● **Exercise**: Put everything from the start of the rows down to the line containing "举证：「犯人将赃车的后车厢硬是撬开，～」时选「胧桥的平面图」以及「目击照片」" into a Markdown table with the columns No. and Text. Number each line and leave out blank lines.

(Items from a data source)

━━━━

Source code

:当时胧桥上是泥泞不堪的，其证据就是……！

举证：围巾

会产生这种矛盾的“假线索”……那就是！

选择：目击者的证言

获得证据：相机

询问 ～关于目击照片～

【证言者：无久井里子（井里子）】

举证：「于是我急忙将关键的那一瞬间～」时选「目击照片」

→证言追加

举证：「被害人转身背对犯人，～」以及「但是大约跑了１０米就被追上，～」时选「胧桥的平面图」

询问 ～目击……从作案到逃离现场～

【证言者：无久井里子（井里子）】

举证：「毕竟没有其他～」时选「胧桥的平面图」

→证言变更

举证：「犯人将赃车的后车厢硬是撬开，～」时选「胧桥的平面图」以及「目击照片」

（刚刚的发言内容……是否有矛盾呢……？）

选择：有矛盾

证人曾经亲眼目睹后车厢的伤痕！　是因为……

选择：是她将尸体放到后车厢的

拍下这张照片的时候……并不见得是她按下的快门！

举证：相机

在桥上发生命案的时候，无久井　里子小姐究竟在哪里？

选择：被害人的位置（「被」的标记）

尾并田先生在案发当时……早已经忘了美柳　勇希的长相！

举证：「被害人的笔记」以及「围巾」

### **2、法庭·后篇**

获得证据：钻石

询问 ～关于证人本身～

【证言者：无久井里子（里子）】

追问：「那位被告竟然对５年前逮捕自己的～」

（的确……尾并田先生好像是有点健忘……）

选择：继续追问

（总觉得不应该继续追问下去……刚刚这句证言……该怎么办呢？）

━━━━

● **Exercise response**:
| No. | Text |
|---|---|
| 1 | Source code |
| 2 | :当时胧桥上是泥泞不堪的，其证据就是……！ |
| 3 | 举证：围巾 |
| 4 | 会产生这种矛盾的“假线索”……那就是！ |
| 5 | 选择：目击者的证言 |
| 6 | 获得证据：相机 |
| 7 | 询问 ～关于目击照片～ |
| 8 | 【证言者：无久井里子（井里子）】 |
| 9 | 举证：「于是我急忙将关键的那一瞬间～」时选「目击照片」 |
| 10 | →证言追加 |
| 11 | 举证：「被害人转身背对犯人，～」以及「但是大约跑了１０米就被追上，～」时选「胧桥的平面图」 |
| 12 | 询问 ～目击……从作案到逃离现场～ |
| 13 | 【证言者：无久井里子（井里子）】 |
| 14 | 举证：「毕竟没有其他～」时选「胧桥的平面图」 |
| 15 | →证言变更 |
| 16 | 举证：「犯人将赃车的后车厢硬是撬开，～」时选「胧桥的平面图」以及「目击照片」 |